# Springfield XD Tactical 45 acp owners



## Slot Pursuit (Oct 22, 2007)

I just purchase a XD and need some ammo input from you 
Springfield XD Tactical 45 owners. What Target and hollow point ammo does your gun like?


----------



## jpwalnuthill (Feb 12, 2010)

*XD*

pm sent


----------



## AAR (Mar 15, 2011)

I sold mine (damn do I regret that!!) but mine shot the cheap winchester big boxes from Wal Mart without any issues. Matter of fact, that thing would eat anything!


----------



## milesvdustin (Jun 25, 2011)

Just like AAR, my XD .45 takes any brand ammo I can get my hands on. Never jams, stovepipes, nothing. I usually shoot federal or that blazer brass crap and it always works well. Mine is very accurate, too.


----------



## TURTLE (May 22, 2008)

AAR said:


> I sold mine (damn do I regret that!!) but mine shot the cheap winchester big boxes from Wal Mart without any issues. Matter of fact, that thing would eat anything!


*X2, Mine shoots anything I put in it , never jams.*


----------



## Slot Pursuit (Oct 22, 2007)

Thanks guys that makes me feel even better about my purchase.


----------



## chevelle427 (Feb 6, 2011)

i have 3 xd's

i traded my xd *Tactical* 45 for the compact 45

xdsc9
xdsc40
xdc45acp

they eat anything i feed them

80% are my reloads


----------



## Slot Pursuit (Oct 22, 2007)

I got it for the house if I was going to carry it I would do the compact. I went acadamy and got me a 100 target rounds to run through it. Fun in the sun.


----------



## Embry (Sep 21, 2010)

*I own a xd .45 tac*

Mine shoots the only it doesnt like is those swc bullets... It catches on the lip of the bullet for some odd reason... But it has cleanly shot everything else i love it


----------



## chevelle427 (Feb 6, 2011)

I DID HAVE AN ISSUE WITH SWC i the past BUT THEY WERE SEATED FOR MY OLD SF1911 most of the time if it fit that barrel it worked in any 45acp i had 

after i seated them just a little deeper and ran them through a lee carbide loaded round sizer they work good , im working on getting away for swc all together just because there is a chance it might ftf.

FYI this lee sizer die has worked very well for me i have a case gauge and have had some 45,40SW, 44 act up even though they pass the case gauge check.

i picked up the lee die that sizes the loaded round and so far my troubles have left. i use one for 45acp, 40sw/10MM, 44 mag (loaded for the DE) MY 629 wouldn't need it.

get you some 250 gr RN and see how you like them, mine likes them and my 1911 loves them, slow hard hitting bullet. i have gone up to a 260gr

the carbide sizer die just makes the round fit , some might say it is just squeezing the bullet and making it work but i say it is better then a jam or having to pull 2-10 bullets that FTF
IT also gives a fact crimp also.

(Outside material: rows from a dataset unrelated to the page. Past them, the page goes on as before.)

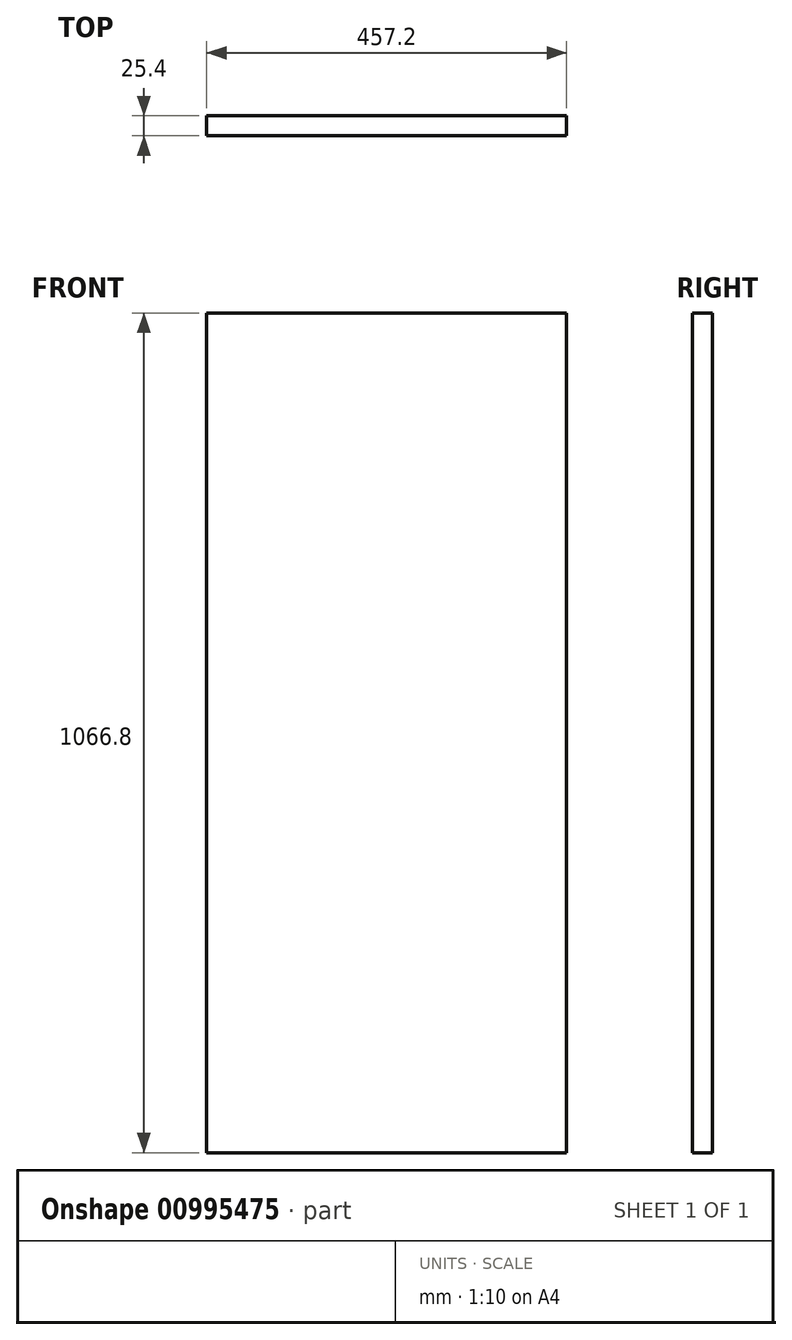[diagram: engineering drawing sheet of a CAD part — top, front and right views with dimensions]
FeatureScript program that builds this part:
annotation { "Feature Type Name" : "Feature", "Feature Type Description" : "" }
export const myFeature = defineFeature(function(context is Context, id is Id, definition is map)
    precondition{}
    {
        {
            var Q0;
            Q0=qCreatedBy(makeId("Front.planeOp"),FACE);
            var sketch = newSketch(context, id + "F0", { "sketchPlane" : qUnion([Q0])});
            skLineSegment(sketch, "E0.bottom", {"start": v(228.6, -533.4) * mm, "end": v(-228.6, -533.4) * mm});
            skLineSegment(sketch, "E0.top", {"start": v(228.6, 533.4) * mm, "end": v(-228.6, 533.4) * mm});
            skLineSegment(sketch, "E0.left", {"start": v(228.6, -533.4) * mm, "end": v(228.6, 533.4) * mm});
            skLineSegment(sketch, "E0.right", {"start": v(-228.6, -533.4) * mm, "end": v(-228.6, 533.4) * mm});
            skPoint(sketch, "E0.middle", {"position": v(0, 0) * mm});
            skSolve(sketch);
        }
        {
            var Q0;
            Q0 = qSketchRegion(id + "F0", true);
            extrude(context, id + "F1", {"entities" : qUnion([Q0]), "depth" : 25.4 * mm, "offsetDistance" : 25.4 * mm});
        }
    });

I HAVE HAD SOME LEAD OUT OF ROUND AND THIS DIE JUST MAKES THEM WORK

and the case gauge i used is a Dillon so it should be up to spec's

*we all should get together one day and go shooting make a day of it . should be interesting and a learning experience as well*


----------



## Slot Pursuit (Oct 22, 2007)

Thanks for the imfo. We can go out to our range at the plant, it is not far from you.


----------



## chevelle427 (Feb 6, 2011)

is that the paper mill plant range, i heard one was up there somewhere but was for shotgun


----------



## Slot Pursuit (Oct 22, 2007)

No it is the Solutia well now it is the Ascend plant. We can shoot anything up to 300 yards. My bad on being close to you I was for some reason thinking you lived in Cantoment.


----------



## chevelle427 (Feb 6, 2011)

nothing is close to be but *BS* but have truck will travel

maybe we could get a group shoot together, i got an email on the Pensacola club is going to be open to the public sunday 24th for a trap shoot, would like to make that i here there club is nice


----------



## Slot Pursuit (Oct 22, 2007)

PM sent


----------